_Erforderlicher Schritt a_: Gib die Zeilen aller Datensätze unverändert aus. Lass die Bilder dabei weg.

Es ist eine gute Schule, oder?
Auf jeden Fall. Man will ja den Respekt von anderen MCs und zeigen, dass man oag ist. Dafür war es mega. Ich habe für mich schon immer bisschen newschooligeren Sound gemacht. Vor der Chaotix-Zeit auch Dancehall-Stuff. Da habe ich meine Stimme noch ganz anders eingesetzt. Reggae und Dancehall waren immer schon nahe, da haben mich neuere Artists wie Vybz Kartel, Mavado und Aidonia voll abgeholt. Das wollte ich auch machen – zum Glück ist es nie rausgekommen (lacht). Dann kamen die Boombap-Sachen. Die waren ein Anliegen. Der Sound hat sich jetzt verändert, weil ich selber fast keinen Boombap mehr höre. Ich wollte aber nicht zu früh switchen, weil das nach hinten losgehen kann. Wie es zum Beispiel bei T-Ser war. Er war bekannt für Boombap und dopen Rap und hat dann auf einmal Trap gemacht, was er wahrscheinlich auch schon vorher gehört und gefeiert hat. Aber er ist am Anfang extrem dafür gehated worden. Die Szene ist manchmal sehr konservativ. Das Ding ist auch, dass du mit klassischem Sound nur bis zu einer gewissen Grenze an Reichweite kommst. Und die ist bald einmal erreicht.
Hat dir die Beobachtung geholfen, dass die Leute in der Crowd meist älter waren als du selbst?
Ja. Mir ist bei den eigenen Shows oft aufgefallen, dass ich fast der Jüngste war. Mit Anfang 20 war es mir egal, weil ich einfach live spielen wollte. Es waren natürlich auch paar Junge dabei, ganz so war es nicht. Jeder soll meine Tracks hören, aber es bringt einen zum Nachdenken. Wenn man newschooligeren Sound macht, fallen vielleicht paar von den älteren Leuten weg, die damit wenig anfangen können. Oder sie sagen, es ist nicht ihr Style, aber es mir ganz nice finden. Ich will nicht nur Sound für Kinder machen. Aber wenn Jugendliche die Tracks hören, sollen sie es genauso feiern können.
Du hast schon als Kind immer wieder gesungen, oder? Das trifft sich gut zum Zugang, der jetzt deutlich melodischer ist.

_Erforderlicher Schritt b_: Gib aus dem Lesetext den Abschnitt wortgetreu zurück, beginnend mit „Ja. Mir ist“ und weiter bis einschließlich „deutlich melodischer ist.“.

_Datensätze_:
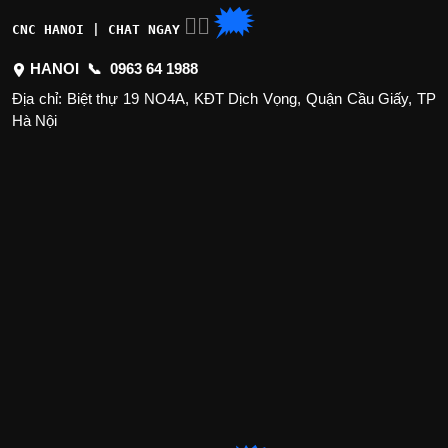
🗯
👉🏽
CNC HANOI | CHAT NGAY
HANOI 📞
0963 64 1988
Địa chỉ: Biệt thự 19 NO4A, KĐT Dịch Vọng, Quận Cầu Giấy, TP
Hà Nội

_Antwortteil a_:
🗯
👉🏽
CNC HANOI | CHAT NGAY
HANOI 📞
0963 64 1988
Địa chỉ: Biệt thự 19 NO4A, KĐT Dịch Vọng, Quận Cầu Giấy, TP
Hà Nội

_Antwortteil b_:
Ja. Mir ist bei den eigenen Shows oft aufgefallen, dass ich fast der Jüngste war. Mit Anfang 20 war es mir egal, weil ich einfach live spielen wollte. Es waren natürlich auch paar Junge dabei, ganz so war es nicht. Jeder soll meine Tracks hören, aber es bringt einen zum Nachdenken. Wenn man newschooligeren Sound macht, fallen vielleicht paar von den älteren Leuten weg, die damit wenig anfangen können. Oder sie sagen, es ist nicht ihr Style, aber es mir ganz nice finden. Ich will nicht nur Sound für Kinder machen. Aber wenn Jugendliche die Tracks hören, sollen sie es genauso feiern können.
Du hast schon als Kind immer wieder gesungen, oder? Das trifft sich gut zum Zugang, der jetzt deutlich melodischer ist.